Mesele sadece Arınç değil ki, Erdoğan vesayet altında
Arınç, Erdoğan ile görüşmek istiyormuş, ondan sonra karar verecekmiş istifa edip etmeyeceğine. Murat Çelik’in haberiyle öğrendik.
Arınç, Erdoğan ile görüşmek istiyormuş, ondan sonra karar verecekmiş istifa edip etmeyeceğine. Murat Çelik’in haberiyle öğrendik. Cumhurbaşkanı Tayyip Erdoğan’ın Yüksek İstişare Kurulu üyesi Bülent Arınç medya üzerinden mi randevu istiyor diye düşündüm ilk anda. Sonra acaba medyadaki havadan mı etkilenip Erdoğan’ın lafını üzerine aldı diye sordum kendime.

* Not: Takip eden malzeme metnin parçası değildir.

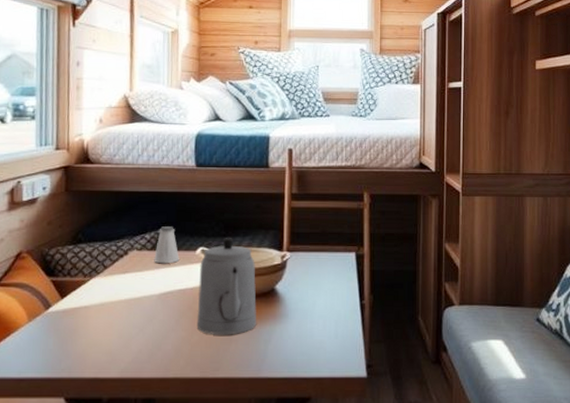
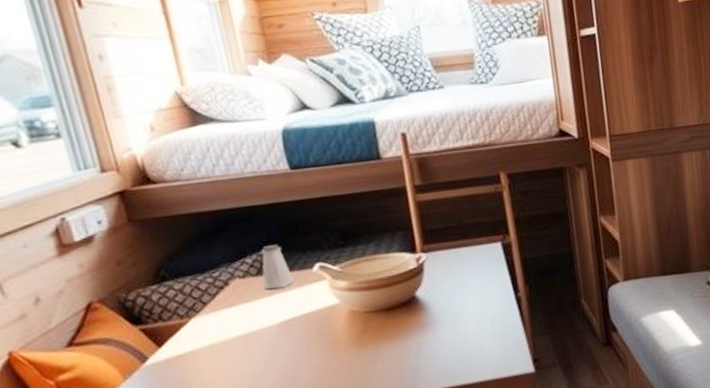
teapot: present [196,238,257,335] -> none [320,247,402,357]

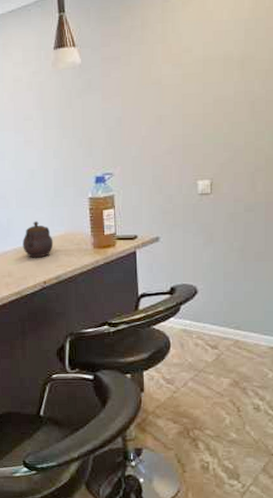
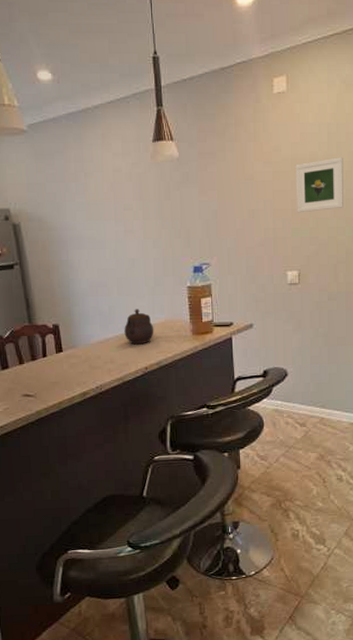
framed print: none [208,55,263,118] -> present [295,157,343,213]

Çünkü Erdoğan “geçmişte birlikte çalışmış olsak da” diyordu; oysa Arınç hala Beştepe bordrosunda, hâlâ birlikte çalışıyorlar. Erdoğan pekâlâ geçmişte birlikte çalıştığı DEVA Partisi lideri Ali Babacan, ya da Gelecek Partisi lideri Ahmet Davutoğu’nu da kast etmiş olabilirdi “reform söyleminden fitne çıkarmakla”. Bakarsanız “Beni kast etmemiş” ya da “Onu kast etmedim” türünden bir “medya yanlış anlamış” açıklaması gelebilir.
Öte yandan gazeteci İsmail Saymaz’ın, Kübra Par’ın programında, konuştuğu üst düzey bir MHP’linin “sonunda Arınç’ın koruması artık kalktı, bileti kesildi” dediğini aktarması var. Acaba MHP lideri Devlet Bahçeli, Erdoğan’ın son anda Arınç’a koruma vermesini engellemeye mi çalışıyor?
Bu gelişmeler aslında meselenin sadece Arınç olmadığını gösteriyor.